The International Monetary Fund (IMF) has long pressed for major infrastructure investments as a means to boost economic growth

Washington (AFP) - The IMF welcomed President Joe Biden’s plan to focus on improving US infrastructure as a way to boost the world’s largest economy, a top fund economist said Tuesday.

In an interview with AFP, on the sidelines of the International Monetary Fund’s Spring meetings, Petya Koeva Brooks, deputy director of the IMF Research Department, said the fund has not calculated the impact on growth of Biden’s $2 trillion proposal, since it has not yet been approved.

Meanwhile, although the latest World Economic Outlook presents a much more upbeat forecast for global growth, vaccine hesitancy in Europe is a risk.

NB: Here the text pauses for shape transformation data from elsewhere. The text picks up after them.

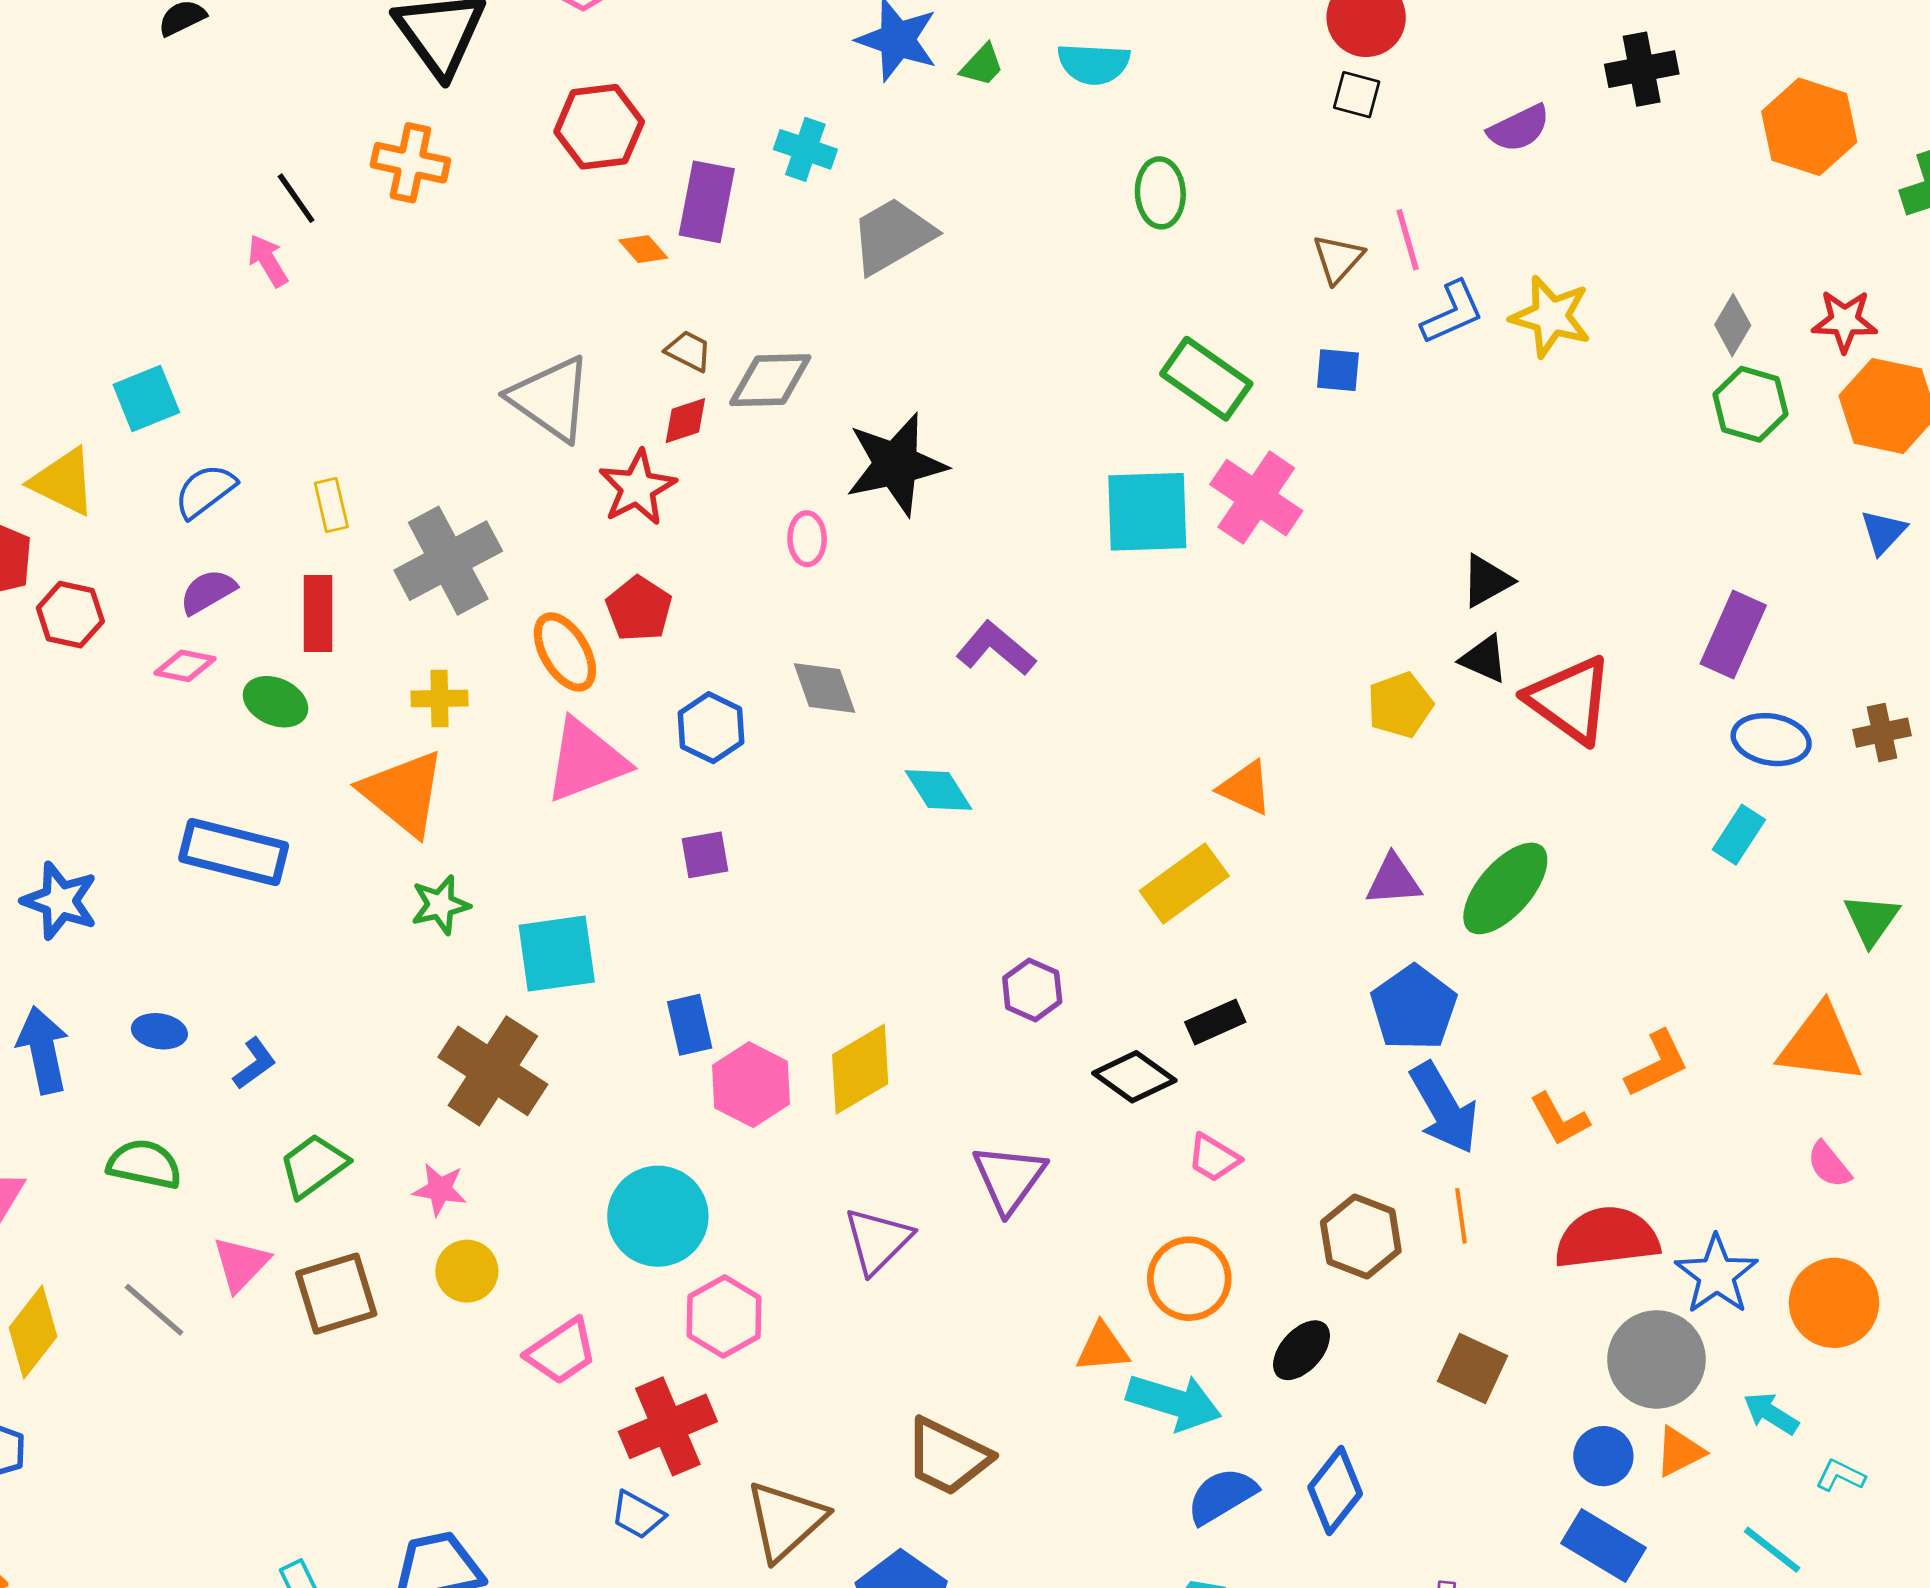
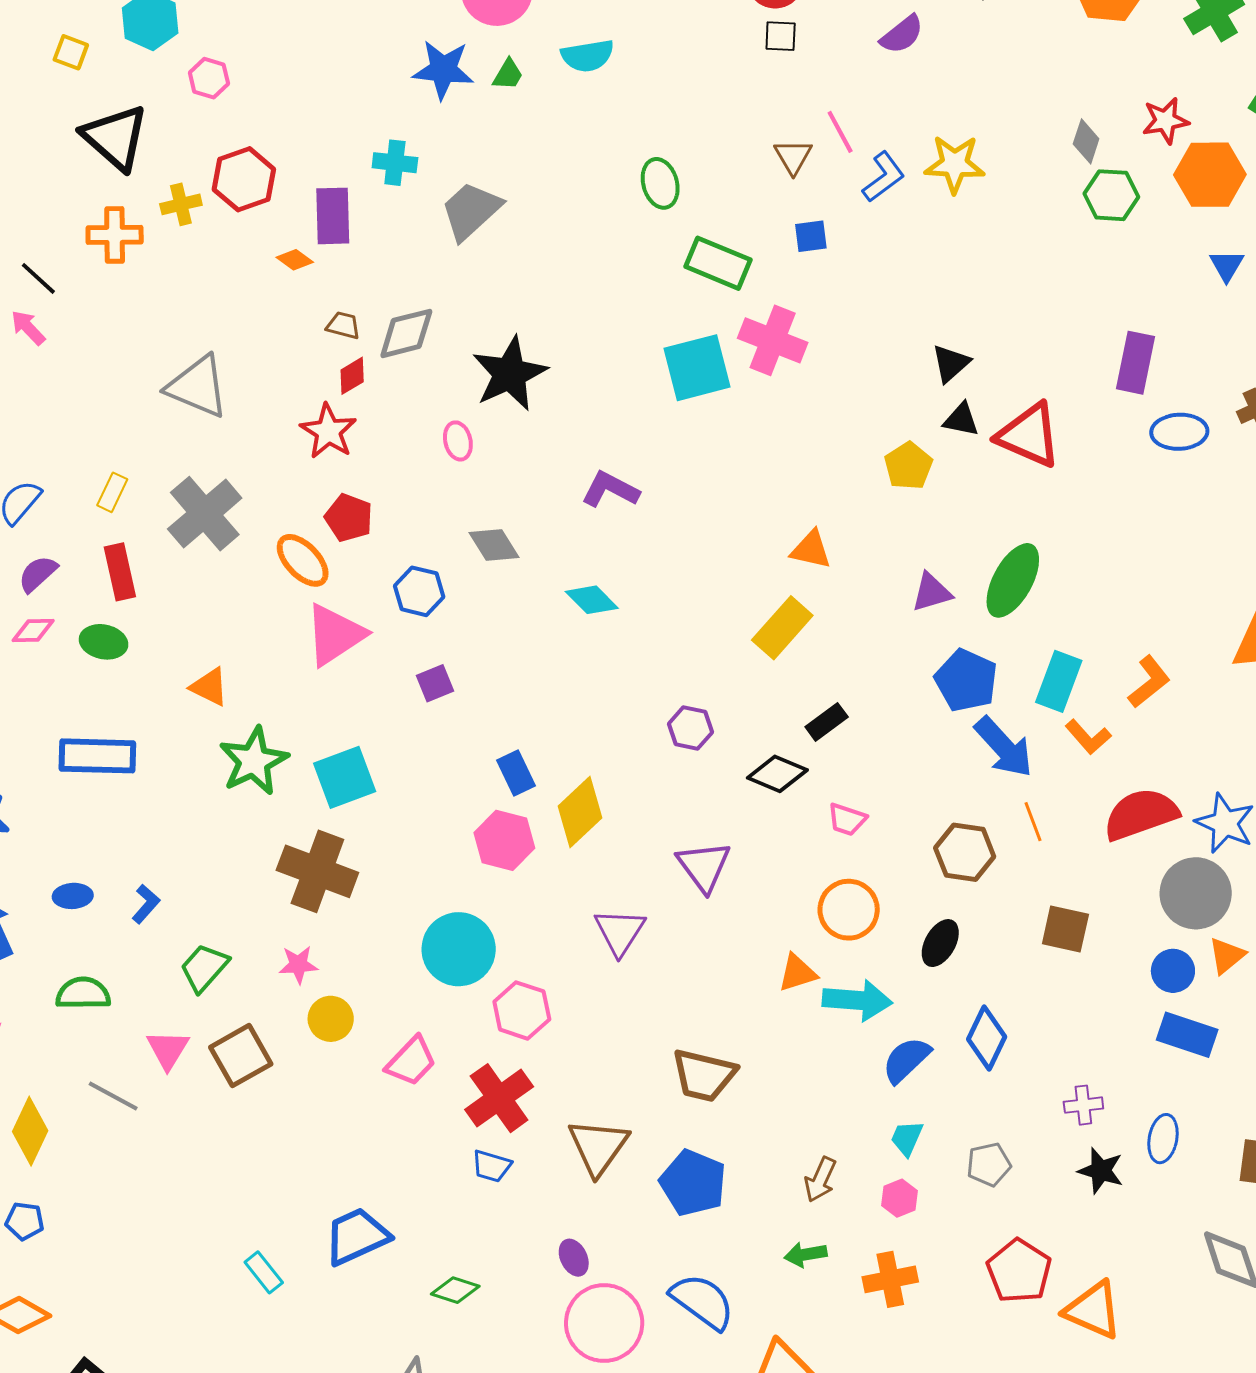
green ellipse: (1160, 193) -> (660, 183), moved
gray triangle: (551, 399) -> (197, 387), moved
yellow rectangle: (331, 505) -> (112, 492), turned 51
yellow cross: (440, 698) -> (181, 204), moved
orange triangle: (403, 793) -> (209, 687), size x0.6
cyan rectangle: (1739, 835) -> (1059, 681), moved, size x1.4
green star: (440, 905) -> (254, 761), size x1.6
blue rectangle: (690, 1025) -> (516, 773), moved

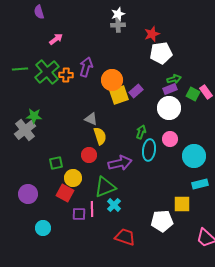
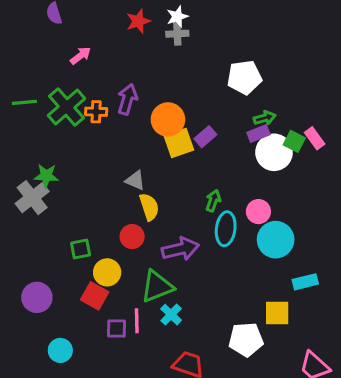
red star: (152, 34) -> (138, 21), moved
white circle: (169, 108) -> (274, 152), moved
cyan circle: (194, 156) -> (276, 240), moved

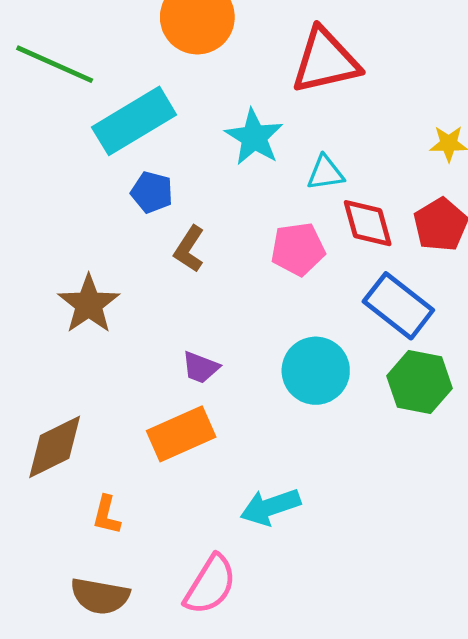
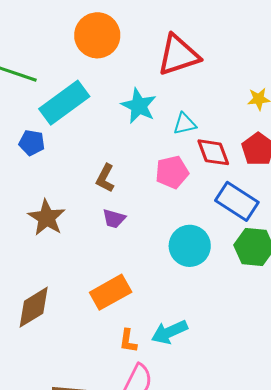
blue pentagon: (152, 192) -> (32, 143), moved
purple trapezoid: (201, 367) -> (114, 219), moved
orange L-shape: (107, 515) -> (128, 341), moved

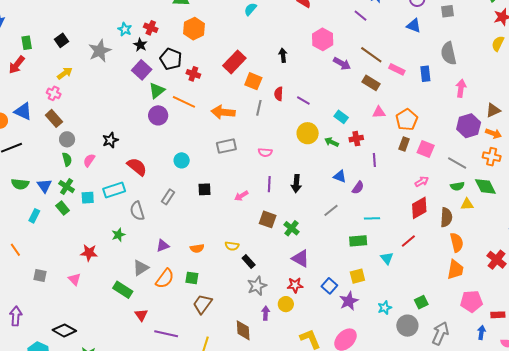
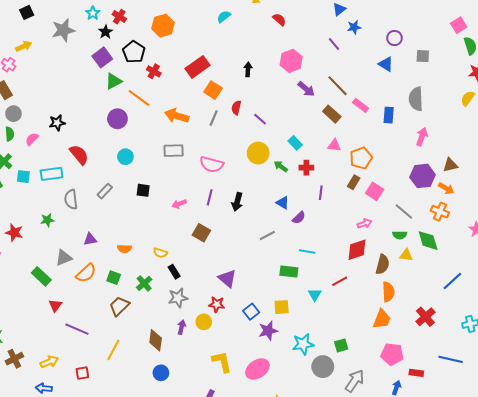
purple circle: (158, 115) -> (117, 119), moved
pink semicircle: (265, 152) -> (212, 164), size x1.6
green cross: (292, 228) -> (144, 283), moved
cyan star: (385, 308) -> (303, 344), size x1.5

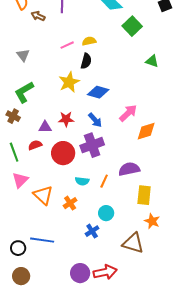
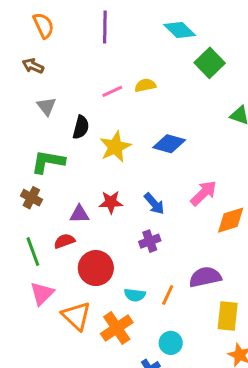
brown arrow: (38, 16) -> (33, 66), moved
black semicircle: (86, 61) -> (81, 127), moved
green L-shape: (24, 92) -> (48, 162), turned 40
blue diamond: (98, 92) -> (169, 144), moved
purple cross: (92, 145) -> (150, 241), size x0.6
red circle: (63, 153) -> (96, 268), moved
orange cross: (70, 203) -> (117, 328), size x1.5

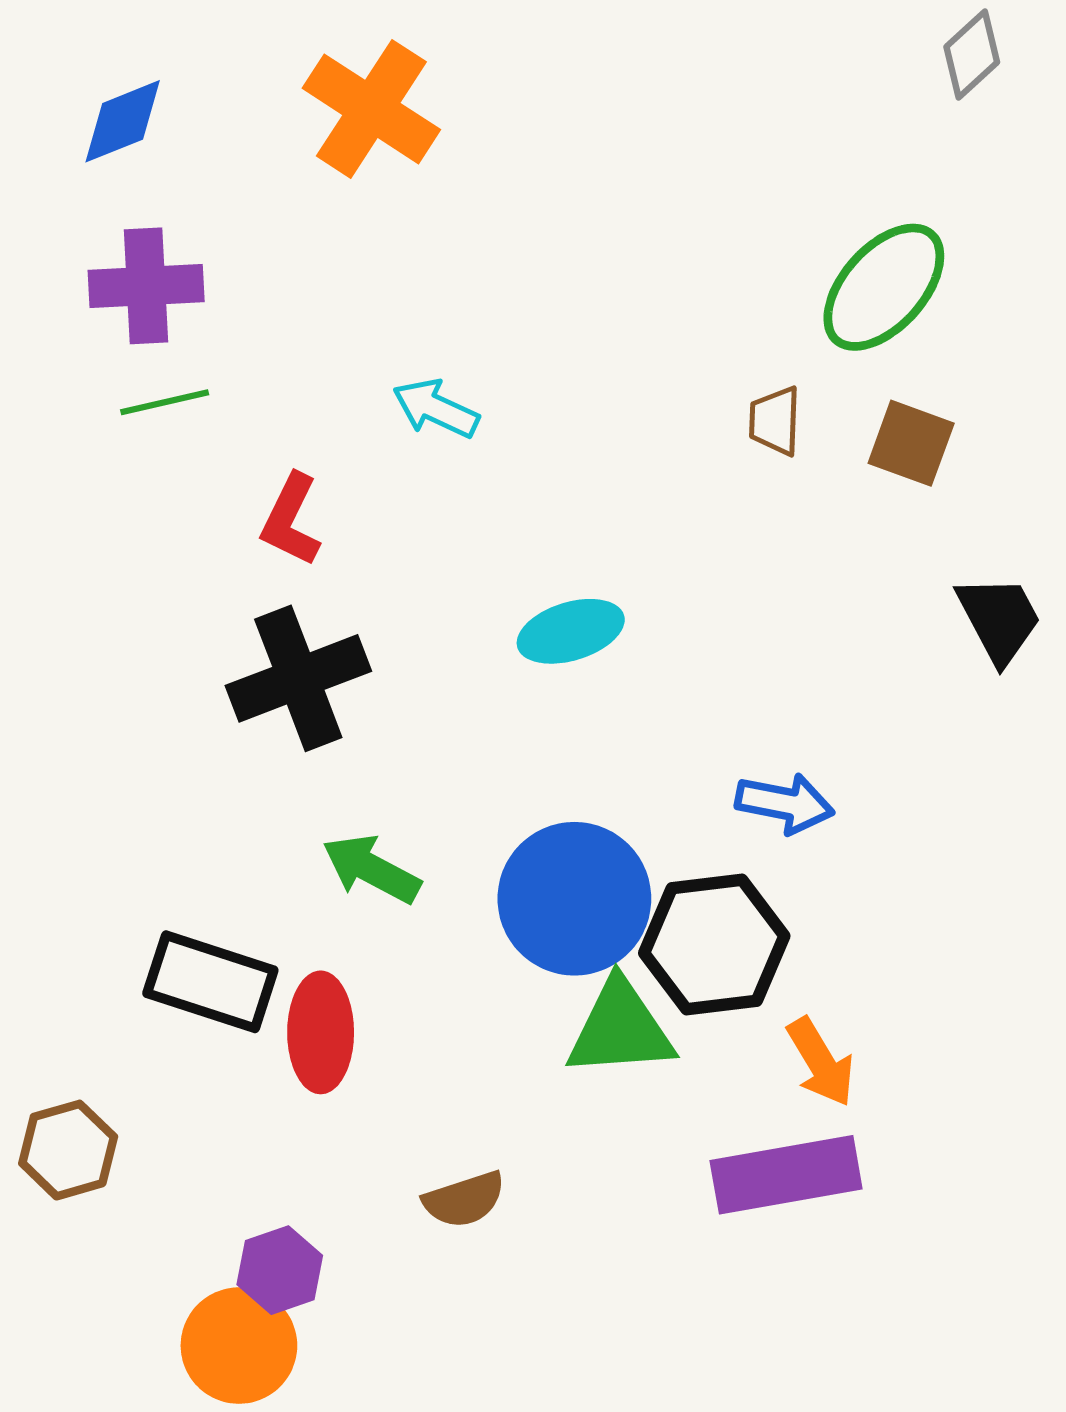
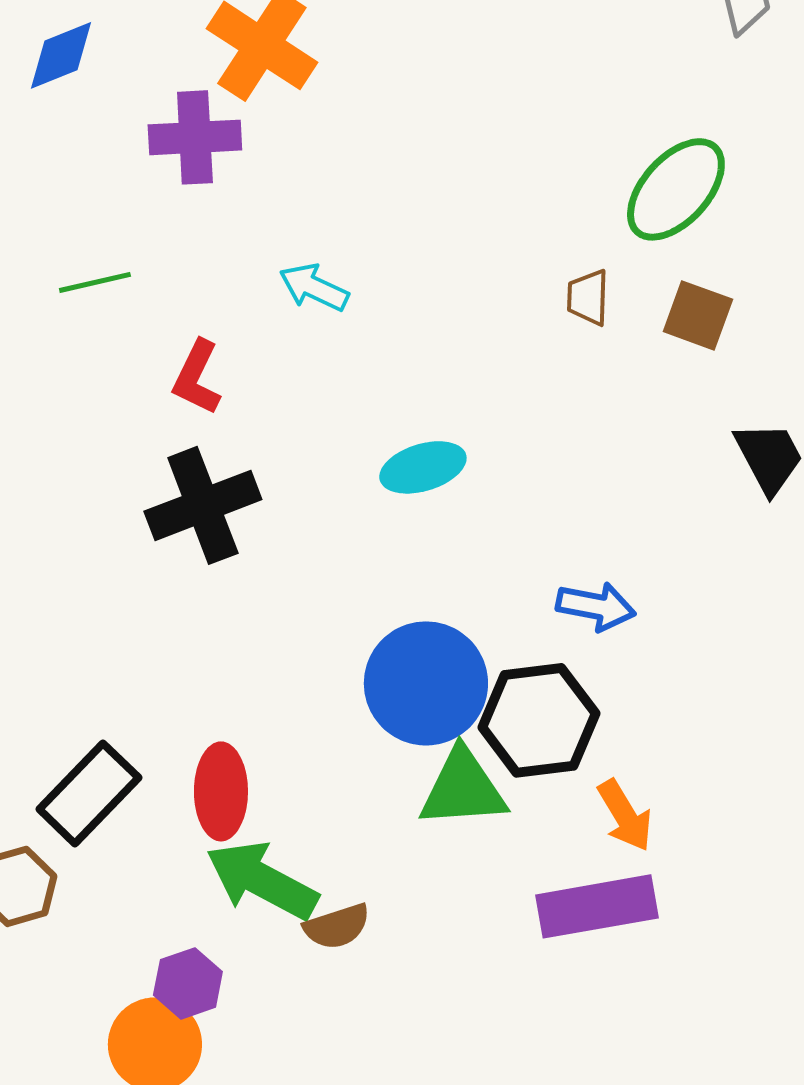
purple cross: (146, 286) -> (195, 137), moved
green arrow: (371, 869) -> (262, 880), moved, size x1.4
black rectangle: (210, 982) -> (89, 793), moved, turned -64

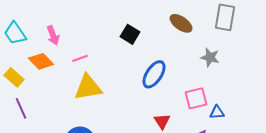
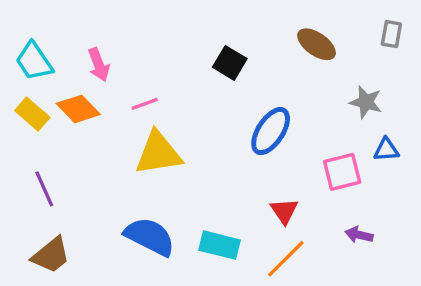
gray rectangle: (225, 17) -> (391, 34), size x0.6
yellow rectangle: (14, 77) -> (32, 114), moved
blue triangle: (217, 112) -> (386, 150), moved

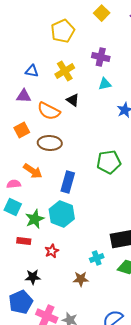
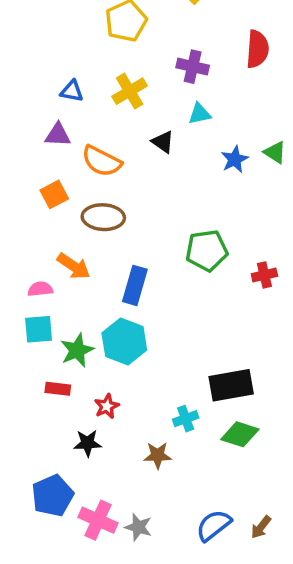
black triangle: (73, 100) -> (163, 142), moved
cyan square: (13, 207) -> (39, 329), turned -30
black star: (33, 277) -> (88, 443), moved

- How will the US infrastructure plan impact the economy?

“Infrastructure investment is something that we have been advocating for a long time for the US. There are significant gaps in both the quality and the size of infrastructure stock, and that has been the reason why … we have been very supportive of the idea of having the infrastructure investments. We also see a lot of merit in the proposals that are being made,” she said.

“We’re talking about investments in power in transportation and telecommunications and so on. And these are the types of investments that can really make a big difference for the increase the productive capacity of the economy, which would have implications for many years to come.”

However, so far the package “does not seem to have the carbon pricing elements which we think is important.”

- Are you concerned about Europe’s recovery?

“We do have a, I would say, slower recovery than in the US, and also in Japan. The euro area is not expected to reach a pre-crisis level of output until the first half of 2022,” she said, with 4.4 percent growth expected this year following the 6.6 percent contraction in 2020.

“Now, when it comes to the monetary and fiscal policies, we do think that there is already a lot of support in train,” and some that “is not incorporated in our forecast” including the 750-billion-euro Next Generation EU fund.

“Making sure that there are no delays in those so that these funds can be used for investment for green investments in green infrastructure, we think would make the material difference to the outlook, together with a force of continuous support at the national level,” she said.

But the health crisis remains the key issue, underlining “the importance of proceeding with the vaccination campaigns and making sure that those shots going deep into the arms as quickly as possible.

“I think that is the best advice that we could give in terms of what would make a difference in the euro area.”

-Are you concerned about vaccine hesitancy?

“We do see signs in some countries that hesitancy is more of an issue,” she said.

“This is where… having campaigns that work against that hesitancy, would be particularly important.”

She cautioned that a six-month delay in having widespread vaccinations in advanced economies and nine months for emerging and developing economies would hinder the economic recovery.

“You would see global growth this year, lower by about one and a half percentage points. And then so instead of six (percent growth), it would be four and a half, and for 2022 instead of 4.4 would be 3.4.”